== EXERCISE ==
Convert each of the following entries into a JSON list of strings, one string per line, leaving out blank lines.
[DATA UNDER STUDY Boundary: Start]
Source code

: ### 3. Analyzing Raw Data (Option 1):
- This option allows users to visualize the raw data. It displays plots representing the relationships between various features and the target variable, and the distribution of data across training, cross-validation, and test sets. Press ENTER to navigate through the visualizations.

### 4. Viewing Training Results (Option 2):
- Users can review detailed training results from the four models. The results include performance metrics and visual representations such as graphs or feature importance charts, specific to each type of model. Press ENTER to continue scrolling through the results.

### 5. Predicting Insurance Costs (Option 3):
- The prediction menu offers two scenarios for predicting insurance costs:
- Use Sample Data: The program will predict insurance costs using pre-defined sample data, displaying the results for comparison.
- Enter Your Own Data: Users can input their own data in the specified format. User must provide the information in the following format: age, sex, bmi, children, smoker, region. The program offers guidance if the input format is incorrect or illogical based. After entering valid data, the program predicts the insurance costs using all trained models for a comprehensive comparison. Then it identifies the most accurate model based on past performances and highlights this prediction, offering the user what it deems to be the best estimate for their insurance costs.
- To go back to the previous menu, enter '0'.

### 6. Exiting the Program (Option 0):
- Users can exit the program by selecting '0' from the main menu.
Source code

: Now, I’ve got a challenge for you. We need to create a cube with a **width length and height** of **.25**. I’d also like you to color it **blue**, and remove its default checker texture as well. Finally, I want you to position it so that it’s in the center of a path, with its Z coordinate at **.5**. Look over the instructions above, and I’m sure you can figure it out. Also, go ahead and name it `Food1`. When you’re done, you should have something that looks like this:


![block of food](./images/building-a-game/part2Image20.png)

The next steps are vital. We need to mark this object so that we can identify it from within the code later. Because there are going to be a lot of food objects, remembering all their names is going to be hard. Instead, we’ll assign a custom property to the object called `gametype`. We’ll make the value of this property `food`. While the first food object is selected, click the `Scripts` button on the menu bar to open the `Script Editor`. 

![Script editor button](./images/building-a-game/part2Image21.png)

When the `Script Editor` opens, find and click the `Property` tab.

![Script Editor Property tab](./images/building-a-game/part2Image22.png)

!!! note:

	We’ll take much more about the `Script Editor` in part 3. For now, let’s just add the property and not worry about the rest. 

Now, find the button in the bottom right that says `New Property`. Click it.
[DATA UNDER STUDY Boundary: End]
== SOLUTION TO THE PROBLEM ==
[
  "Source code",
  ": ### 3. Analyzing Raw Data (Option 1):",
  "- This option allows users to visualize the raw data. It displays plots representing the relationships between various features and the target variable, and the distribution of data across training, cross-validation, and test sets. Press ENTER to navigate through the visualizations.",
  "### 4. Viewing Training Results (Option 2):",
  "- Users can review detailed training results from the four models. The results include performance metrics and visual representations such as graphs or feature importance charts, specific to each type of model. Press ENTER to continue scrolling through the results.",
  "### 5. Predicting Insurance Costs (Option 3):",
  "- The prediction menu offers two scenarios for predicting insurance costs:",
  "- Use Sample Data: The program will predict insurance costs using pre-defined sample data, displaying the results for comparison.",
  "- Enter Your Own Data: Users can input their own data in the specified format. User must provide the information in the following format: age, sex, bmi, children, smoker, region. The program offers guidance if the input format is incorrect or illogical based. After entering valid data, the program predicts the insurance costs using all trained models for a comprehensive comparison. Then it identifies the most accurate model based on past performances and highlights this prediction, offering the user what it deems to be the best estimate for their insurance costs.",
  "- To go back to the previous menu, enter '0'.",
  "### 6. Exiting the Program (Option 0):",
  "- Users can exit the program by selecting '0' from the main menu.",
  "Source code",
  ": Now, I’ve got a challenge for you. We need to create a cube with a **width length and height** of **.25**. I’d also like you to color it **blue**, and remove its default checker texture as well. Finally, I want you to position it so that it’s in the center of a path, with its Z coordinate at **.5**. Look over the instructions above, and I’m sure you can figure it out. Also, go ahead and name it `Food1`. When you’re done, you should have something that looks like this:",
  "![block of food](./images/building-a-game/part2Image20.png)",
  "The next steps are vital. We need to mark this object so that we can identify it from within the code later. Because there are going to be a lot of food objects, remembering all their names is going to be hard. Instead, we’ll assign a custom property to the object called `gametype`. We’ll make the value of this property `food`. While the first food object is selected, click the `Scripts` button on the menu bar to open the `Script Editor`. ",
  "![Script editor button](./images/building-a-game/part2Image21.png)",
  "When the `Script Editor` opens, find and click the `Property` tab.",
  "![Script Editor Property tab](./images/building-a-game/part2Image22.png)",
  "!!! note:",
  "\tWe’ll take much more about the `Script Editor` in part 3. For now, let’s just add the property and not worry about the rest. ",
  "Now, find the button in the bottom right that says `New Property`. Click it."
]